Exercise details:
Copy all the records word for word, apart from any pictures.

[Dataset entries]
--- START ---
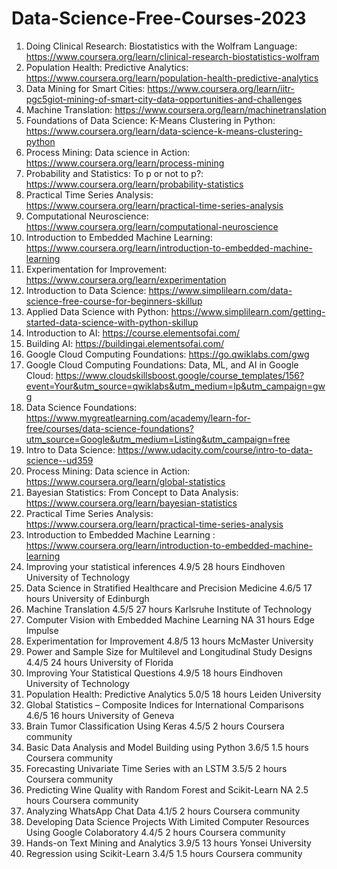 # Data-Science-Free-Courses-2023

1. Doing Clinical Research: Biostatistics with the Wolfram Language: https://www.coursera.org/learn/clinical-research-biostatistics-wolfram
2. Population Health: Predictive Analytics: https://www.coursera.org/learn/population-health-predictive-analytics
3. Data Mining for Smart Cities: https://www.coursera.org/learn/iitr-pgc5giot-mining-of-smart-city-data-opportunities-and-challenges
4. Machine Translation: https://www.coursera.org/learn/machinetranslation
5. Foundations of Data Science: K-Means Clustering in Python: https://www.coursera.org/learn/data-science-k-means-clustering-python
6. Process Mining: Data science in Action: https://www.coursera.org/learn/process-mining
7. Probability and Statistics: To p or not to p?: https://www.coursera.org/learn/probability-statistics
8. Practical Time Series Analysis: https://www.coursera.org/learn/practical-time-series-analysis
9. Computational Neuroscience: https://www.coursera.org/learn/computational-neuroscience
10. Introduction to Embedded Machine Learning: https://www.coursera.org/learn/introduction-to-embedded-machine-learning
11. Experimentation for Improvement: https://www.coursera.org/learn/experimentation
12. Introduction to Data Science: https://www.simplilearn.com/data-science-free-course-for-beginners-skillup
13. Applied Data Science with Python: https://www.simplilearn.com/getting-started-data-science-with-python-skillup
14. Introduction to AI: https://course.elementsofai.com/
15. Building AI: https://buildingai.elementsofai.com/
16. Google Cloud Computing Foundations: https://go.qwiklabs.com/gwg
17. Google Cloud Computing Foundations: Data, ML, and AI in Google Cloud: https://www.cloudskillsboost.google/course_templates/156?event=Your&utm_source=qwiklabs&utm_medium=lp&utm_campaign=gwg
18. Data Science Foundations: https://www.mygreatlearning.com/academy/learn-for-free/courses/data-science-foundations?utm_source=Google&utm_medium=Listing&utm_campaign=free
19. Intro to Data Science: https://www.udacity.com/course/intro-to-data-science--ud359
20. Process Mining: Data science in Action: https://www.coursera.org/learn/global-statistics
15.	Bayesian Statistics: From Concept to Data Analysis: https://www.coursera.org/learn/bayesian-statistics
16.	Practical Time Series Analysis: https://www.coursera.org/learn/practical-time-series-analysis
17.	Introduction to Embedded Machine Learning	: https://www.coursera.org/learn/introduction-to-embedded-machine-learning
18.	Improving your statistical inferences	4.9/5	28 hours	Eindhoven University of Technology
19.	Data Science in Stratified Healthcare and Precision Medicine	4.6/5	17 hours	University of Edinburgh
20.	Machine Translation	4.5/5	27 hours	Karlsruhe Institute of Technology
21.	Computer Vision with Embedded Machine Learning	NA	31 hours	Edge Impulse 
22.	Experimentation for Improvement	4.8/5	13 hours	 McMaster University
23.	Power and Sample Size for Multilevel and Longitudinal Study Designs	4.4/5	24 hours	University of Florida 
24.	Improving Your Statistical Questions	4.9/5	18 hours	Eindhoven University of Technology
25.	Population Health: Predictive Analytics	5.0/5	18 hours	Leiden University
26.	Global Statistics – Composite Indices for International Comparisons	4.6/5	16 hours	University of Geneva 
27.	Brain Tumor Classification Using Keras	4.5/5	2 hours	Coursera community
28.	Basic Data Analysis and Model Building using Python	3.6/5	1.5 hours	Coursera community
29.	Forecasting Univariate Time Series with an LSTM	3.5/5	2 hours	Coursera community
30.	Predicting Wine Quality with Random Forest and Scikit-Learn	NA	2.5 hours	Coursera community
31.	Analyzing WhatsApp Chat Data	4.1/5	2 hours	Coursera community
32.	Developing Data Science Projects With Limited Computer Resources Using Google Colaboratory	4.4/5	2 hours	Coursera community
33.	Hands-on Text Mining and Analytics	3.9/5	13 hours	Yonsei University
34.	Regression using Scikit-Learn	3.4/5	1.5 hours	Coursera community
--- END ---
Expected output:
 # Data-Science-Free-Courses-2023

1. Doing Clinical Research: Biostatistics with the Wolfram Language: https://www.coursera.org/learn/clinical-research-biostatistics-wolfram
2. Population Health: Predictive Analytics: https://www.coursera.org/learn/population-health-predictive-analytics
3. Data Mining for Smart Cities: https://www.coursera.org/learn/iitr-pgc5giot-mining-of-smart-city-data-opportunities-and-challenges
4. Machine Translation: https://www.coursera.org/learn/machinetranslation
5. Foundations of Data Science: K-Means Clustering in Python: https://www.coursera.org/learn/data-science-k-means-clustering-python
6. Process Mining: Data science in Action: https://www.coursera.org/learn/process-mining
7. Probability and Statistics: To p or not to p?: https://www.coursera.org/learn/probability-statistics
8. Practical Time Series Analysis: https://www.coursera.org/learn/practical-time-series-analysis
9. Computational Neuroscience: https://www.coursera.org/learn/computational-neuroscience
10. Introduction to Embedded Machine Learning: https://www.coursera.org/learn/introduction-to-embedded-machine-learning
11. Experimentation for Improvement: https://www.coursera.org/learn/experimentation
12. Introduction to Data Science: https://www.simplilearn.com/data-science-free-course-for-beginners-skillup
13. Applied Data Science with Python: https://www.simplilearn.com/getting-started-data-science-with-python-skillup
14. Introduction to AI: https://course.elementsofai.com/
15. Building AI: https://buildingai.elementsofai.com/
16. Google Cloud Computing Foundations: https://go.qwiklabs.com/gwg
17. Google Cloud Computing Foundations: Data, ML, and AI in Google Cloud: https://www.cloudskillsboost.google/course_templates/156?event=Your&utm_source=qwiklabs&utm_medium=lp&utm_campaign=gwg
18. Data Science Foundations: https://www.mygreatlearning.com/academy/learn-for-free/courses/data-science-foundations?utm_source=Google&utm_medium=Listing&utm_campaign=free
19. Intro to Data Science: https://www.udacity.com/course/intro-to-data-science--ud359
20. Process Mining: Data science in Action: https://www.coursera.org/learn/global-statistics
15.	Bayesian Statistics: From Concept to Data Analysis: https://www.coursera.org/learn/bayesian-statistics
16.	Practical Time Series Analysis: https://www.coursera.org/learn/practical-time-series-analysis
17.	Introduction to Embedded Machine Learning	: https://www.coursera.org/learn/introduction-to-embedded-machine-learning
18.	Improving your statistical inferences	4.9/5	28 hours	Eindhoven University of Technology
19.	Data Science in Stratified Healthcare and Precision Medicine	4.6/5	17 hours	University of Edinburgh
20.	Machine Translation	4.5/5	27 hours	Karlsruhe Institute of Technology
21.	Computer Vision with Embedded Machine Learning	NA	31 hours	Edge Impulse 
22.	Experimentation for Improvement	4.8/5	13 hours	 McMaster University
23.	Power and Sample Size for Multilevel and Longitudinal Study Designs	4.4/5	24 hours	University of Florida 
24.	Improving Your Statistical Questions	4.9/5	18 hours	Eindhoven University of Technology
25.	Population Health: Predictive Analytics	5.0/5	18 hours	Leiden University
26.	Global Statistics – Composite Indices for International Comparisons	4.6/5	16 hours	University of Geneva 
27.	Brain Tumor Classification Using Keras	4.5/5	2 hours	Coursera community
28.	Basic Data Analysis and Model Building using Python	3.6/5	1.5 hours	Coursera community
29.	Forecasting Univariate Time Series with an LSTM	3.5/5	2 hours	Coursera community
30.	Predicting Wine Quality with Random Forest and Scikit-Learn	NA	2.5 hours	Coursera community
31.	Analyzing WhatsApp Chat Data	4.1/5	2 hours	Coursera community
32.	Developing Data Science Projects With Limited Computer Resources Using Google Colaboratory	4.4/5	2 hours	Coursera community
33.	Hands-on Text Mining and Analytics	3.9/5	13 hours	Yonsei University
34.	Regression using Scikit-Learn	3.4/5	1.5 hours	Coursera community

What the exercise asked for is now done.